Это переключение интересно описать не только словами П. Бурдье, но и используя инструментарий Б. Латура. В свете акторно-сетевой теории «подтекст» оказывается сконструированным явлением, актором, и этот актор меняет структуру окружающей реальности, подобно тому как открытие микроорганизмов Пастером изменило социальную раскладку второй половины XIX века. Пастеру, напомним, благодаря ряду проанализированных Латуром операций удалось убедить общество в том, что причиной такой болезни, как сибирская язва, являются микробы. Именно «сконструированный» французским биологом микроб стал новым социальным агентом, а Пастер как человек, способный его контролировать, получил неограниченный символический капитал (наше изложение, конечно, предельно схематично, см. подробнее: [Латур 2002; Латур 2015]).

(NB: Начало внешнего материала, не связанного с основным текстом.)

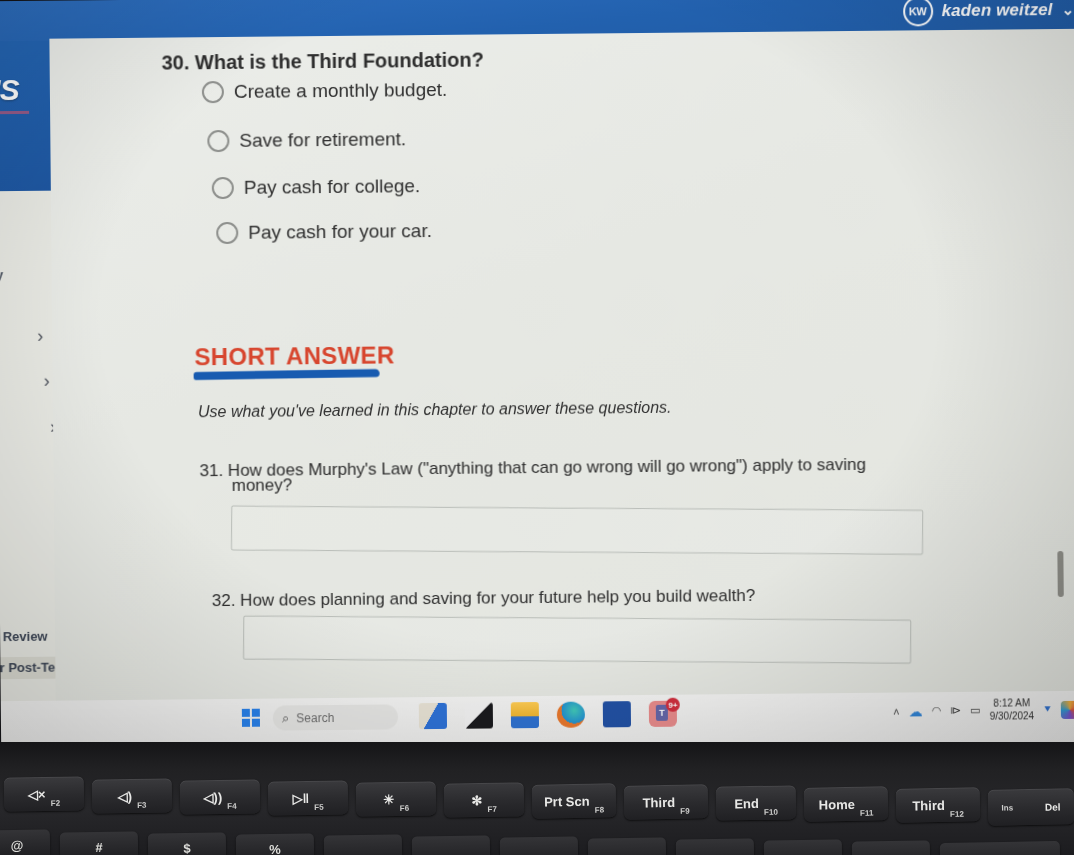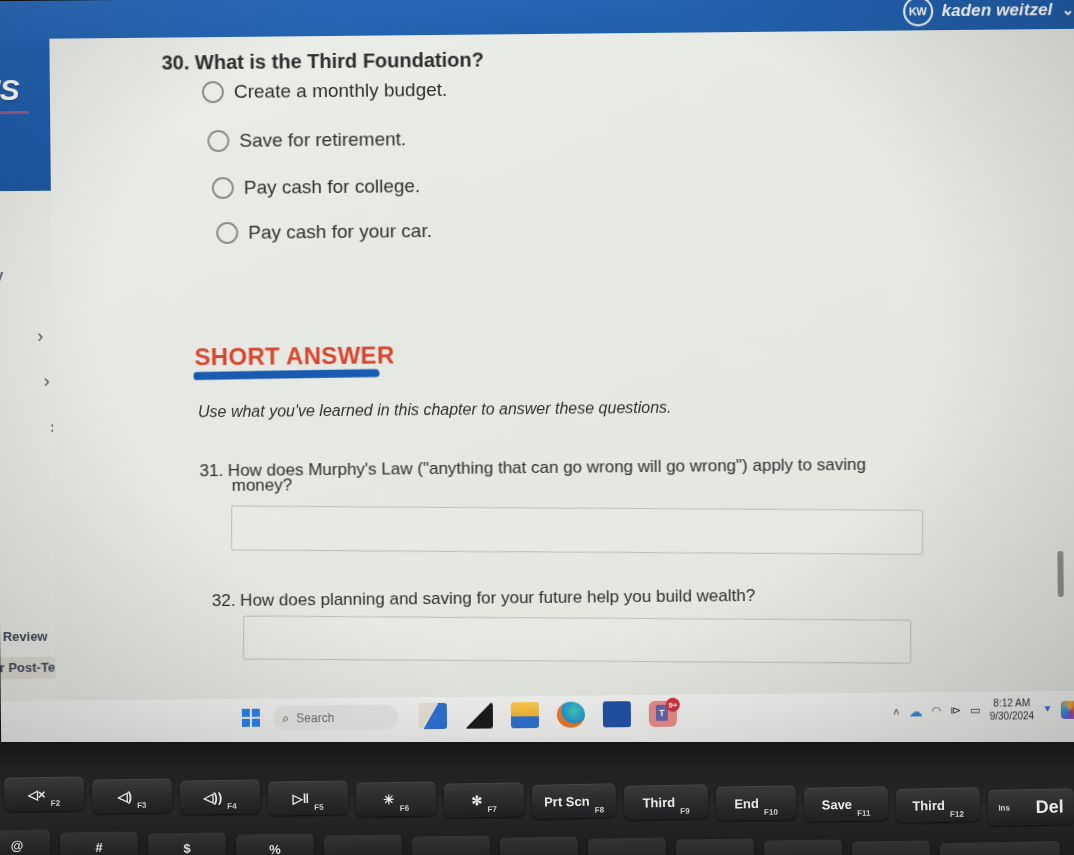--- a/index.html
+++ b/index.html
@@ -365,30 +365,30 @@
     </div>
     <div class="key" style="left:624px; top:43px; width:84px; height:34px;">
       <span>Third</span>
       <span class="fn">F9</span>
     </div>
     <div class="key" style="left:716px; top:44px; width:80px; height:34px;">
       <span>End</span>
       <span class="fn">F10</span>
     </div>
     <div class="key" style="left:804px; top:45px; width:84px; height:34px;">
-      <span>Save</span>
+      <span>Home</span>
       <span class="fn">F11</span>
     </div>
     <div class="key" style="left:896px; top:46px; width:84px; height:34px;">
       <span>Third</span>
       <span class="fn">F12</span>
     </div>
     <div class="key" style="left:988px; top:47px; width:86px; height:36px; justify-content:space-around;">
       <span class="fn" style="align-self:center;margin-bottom:0;">Ins</span>
-      <span style="font-size:18px;">Del</span>
+      <span style="font-size:10px;">Del</span>
     </div>
 
     <div class="key2" style="left:-16px; top:88px; width:66px; height:30px;">
       <span>@</span>
     </div>
     <div class="key2" style="left:60px; top:90px; width:78px; height:30px;">
       <span>#</span>
     </div>
     <div class="key2" style="left:148px; top:91px; width:78px; height:30px;">
       <span>$</span>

«Подтекст», будучи конструктом гуманитарных, а не естественных наук, разумеется, не был в состоянии так существенно изменить социальную реальность. Вместе с тем Мандельштама как явление культуры он, несомненно, изменил. Предполагаем, что в рамках акторно-сетевой теории эффективность «подтекста» как нового актора описывается следующим образом. В пространстве литературы существуют стихи Мандельштама, которые по каким-то причинам нравятся читателям, но иногда кажутся не до конца понятными. Эту непонятность можно объяснять разными способами, например биографией автора или особым использованием русского языка. Из веера вероятных объяснений выбирается одно – литературная традиция, но для нее придумывается новое смысловое наполнение: она не очерчивает круг источников текста, а вскрывает его смысл. Непонимание стихов Мандальштама, таким образом, связывается не с когнитивным, а с культурным феноменом (знание традиции). Происходит своего рода двойное конструирование: лирика поэта моделируется как темная (так в науке закрепляются читательские ощущения), а подтекст – как дешифратор. Последний соединяет смысл текста и читательское непонимание и гарантирует доступ к значению произведения. Исследователи, которые ввели новый актор, получают большой символический капитал, потому что знают, как с ним обращаться.
Хорошо известно, что поэзия модернизма насквозь цитатна. «Чужое слово» обнаруживается не только у Мандельштама, но и у Блока, Белого, Ахматовой, Цветаевой, Ходасевича, Пастернака и других (далее, однако, мы будем говорить о поэзии модернизма в целом и иметь в виду именно Мандельштама). Эту цитатность надо было (да и сейчас необходимо) каким-то образом объяснить.